In fact, the Reserve Bank of NZ (RBNZ) almost quoted directly from the Duke of York playbook in its most recent monetary policy decision published in February.
“The direction of our next OCR [official cash rate] move,” the RBNZ says, “could be up or down.”
But the RBNZ is not alone among central banks in not knowing whether it is half-way up or half-way down the interest rate curve.
Across the Tasman, the Reserve Bank of Australia governor, Philip Lowe, echoed similar sentiments when holding rates at an historical low of 1.5 per cent (in NZ the OCR has been stuck at 1.75 per cent for two years) this January.
“Looking forward, there are scenarios where the next move in the cash rate is up and other scenarios where it is down,” Lowe said at the time. “There are two scenarios basically and they seem equal — roughly equal — to me.”
Interest rates globally have remained low following the 2008 global financial crisis (GFC) to support economic activity and keep inflation in central bank target zones – typically about 2 per cent.
“Low interest rates help to stimulate the economy by encouraging consumers to spend, and businesses to invest and hire more people,” the February RBNZ statement says.
However, in spite of a decade of ultra-low rates, inflation – the key worry of most central banks – has lingered down the bottom end of the scale.
With interest rates stuck below the long-term neutral average, central banks have less room to stimulate the economy should another crisis, or recession, hit.
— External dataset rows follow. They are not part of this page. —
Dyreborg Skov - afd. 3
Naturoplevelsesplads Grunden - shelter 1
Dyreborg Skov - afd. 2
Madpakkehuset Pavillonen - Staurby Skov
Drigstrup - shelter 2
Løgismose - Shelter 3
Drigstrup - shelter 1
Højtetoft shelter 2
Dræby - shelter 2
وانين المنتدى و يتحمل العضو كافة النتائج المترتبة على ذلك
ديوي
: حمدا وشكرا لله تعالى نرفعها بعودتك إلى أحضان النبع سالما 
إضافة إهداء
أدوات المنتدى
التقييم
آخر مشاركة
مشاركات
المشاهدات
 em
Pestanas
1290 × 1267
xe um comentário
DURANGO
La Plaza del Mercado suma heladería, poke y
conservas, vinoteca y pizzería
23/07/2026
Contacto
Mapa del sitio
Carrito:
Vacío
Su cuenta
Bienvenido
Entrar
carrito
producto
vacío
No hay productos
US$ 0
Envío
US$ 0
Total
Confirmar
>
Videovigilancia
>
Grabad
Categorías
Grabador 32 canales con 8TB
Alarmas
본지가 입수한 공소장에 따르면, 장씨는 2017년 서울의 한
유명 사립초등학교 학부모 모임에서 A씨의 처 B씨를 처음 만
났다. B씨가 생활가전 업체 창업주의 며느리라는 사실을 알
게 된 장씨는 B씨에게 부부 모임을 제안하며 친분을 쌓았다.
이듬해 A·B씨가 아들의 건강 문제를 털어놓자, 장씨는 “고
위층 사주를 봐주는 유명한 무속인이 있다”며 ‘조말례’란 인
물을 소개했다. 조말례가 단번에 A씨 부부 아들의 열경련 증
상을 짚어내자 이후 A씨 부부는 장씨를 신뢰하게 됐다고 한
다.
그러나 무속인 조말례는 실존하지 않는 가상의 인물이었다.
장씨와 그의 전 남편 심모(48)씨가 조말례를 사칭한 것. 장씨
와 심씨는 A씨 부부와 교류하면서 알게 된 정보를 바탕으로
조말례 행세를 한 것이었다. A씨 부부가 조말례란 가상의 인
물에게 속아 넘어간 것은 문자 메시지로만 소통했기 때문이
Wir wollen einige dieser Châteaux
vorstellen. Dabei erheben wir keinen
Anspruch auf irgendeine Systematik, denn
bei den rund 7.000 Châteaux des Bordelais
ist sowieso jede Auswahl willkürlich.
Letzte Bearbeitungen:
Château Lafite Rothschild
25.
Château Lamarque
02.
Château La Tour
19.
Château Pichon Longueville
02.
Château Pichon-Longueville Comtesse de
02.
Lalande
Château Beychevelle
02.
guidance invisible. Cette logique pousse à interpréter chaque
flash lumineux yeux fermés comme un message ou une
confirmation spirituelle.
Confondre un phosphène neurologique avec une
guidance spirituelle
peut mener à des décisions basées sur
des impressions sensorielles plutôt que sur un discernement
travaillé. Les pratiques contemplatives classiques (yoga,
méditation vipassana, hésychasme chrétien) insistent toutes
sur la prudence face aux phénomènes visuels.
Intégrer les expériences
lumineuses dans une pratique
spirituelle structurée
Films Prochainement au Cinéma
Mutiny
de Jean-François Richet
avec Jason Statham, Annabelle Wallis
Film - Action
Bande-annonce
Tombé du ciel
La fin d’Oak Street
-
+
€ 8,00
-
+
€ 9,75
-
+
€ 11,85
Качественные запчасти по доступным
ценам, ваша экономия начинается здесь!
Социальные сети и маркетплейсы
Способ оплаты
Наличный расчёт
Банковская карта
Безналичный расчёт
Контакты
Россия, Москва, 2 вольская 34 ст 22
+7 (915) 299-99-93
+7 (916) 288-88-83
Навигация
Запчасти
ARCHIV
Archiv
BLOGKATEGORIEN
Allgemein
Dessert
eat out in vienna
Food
Before the last quarter of 2018 it seemed the global monetary system was slowly edging back to pre-GFC ‘normality’. The US Federal Reserve – the mother of all central banks – hiked interest rates four times last year and was poised to deliver two or three more increases in 2019.
But after a rough end to the year for stock markets in 2018, and some contrary economic data, the ‘Fed’ – now led by Jerome Powell – abruptly changed course in its December meeting.
Just three months previously, Powell was in a ‘hawkish’ mood, indicating the long era of “accommodative” low interest rates in the US was over. By December his tone had changed, with most analysts tipping no further interest rate rises for 2019.
In its latest quarterly investment report, Auckland-based consultancy firm, Melville Jessup Weaver (MJW), notes the Fed’s about-turn highlights a sharp change of mood in world markets.
“While to the lay person these [Fed announcements] may seem like minor adjustments, the variations in the closely regarded statements spurred significant changes in the predictions for short-term interest rates in the US,” the MJW paper says.
Lower interest rates, of course, are attractive to borrowers but frustrating for risk-averse savers. But in a broader sense, gently rising interest rates – or at least a move above crisis-level settings – reflect good economic news.
According to the RBNZ February statement, there are “signs that growth in the global economy is starting to slow down, in part because of uncertainty around trade policies”.
“Global growth is expected to slow over the next few years, which may reduce demand for our exports,” the RBNZ says.
RBNZ governor, Adrian Orr, says in the report that there are “upside and downside risks to this outlook”.
Orr vows to hold the OCR at an “expansionary level for a considerable period” – effectively keeping interest rates at ease until it’s clear NZ is either marching up or down the economic hill.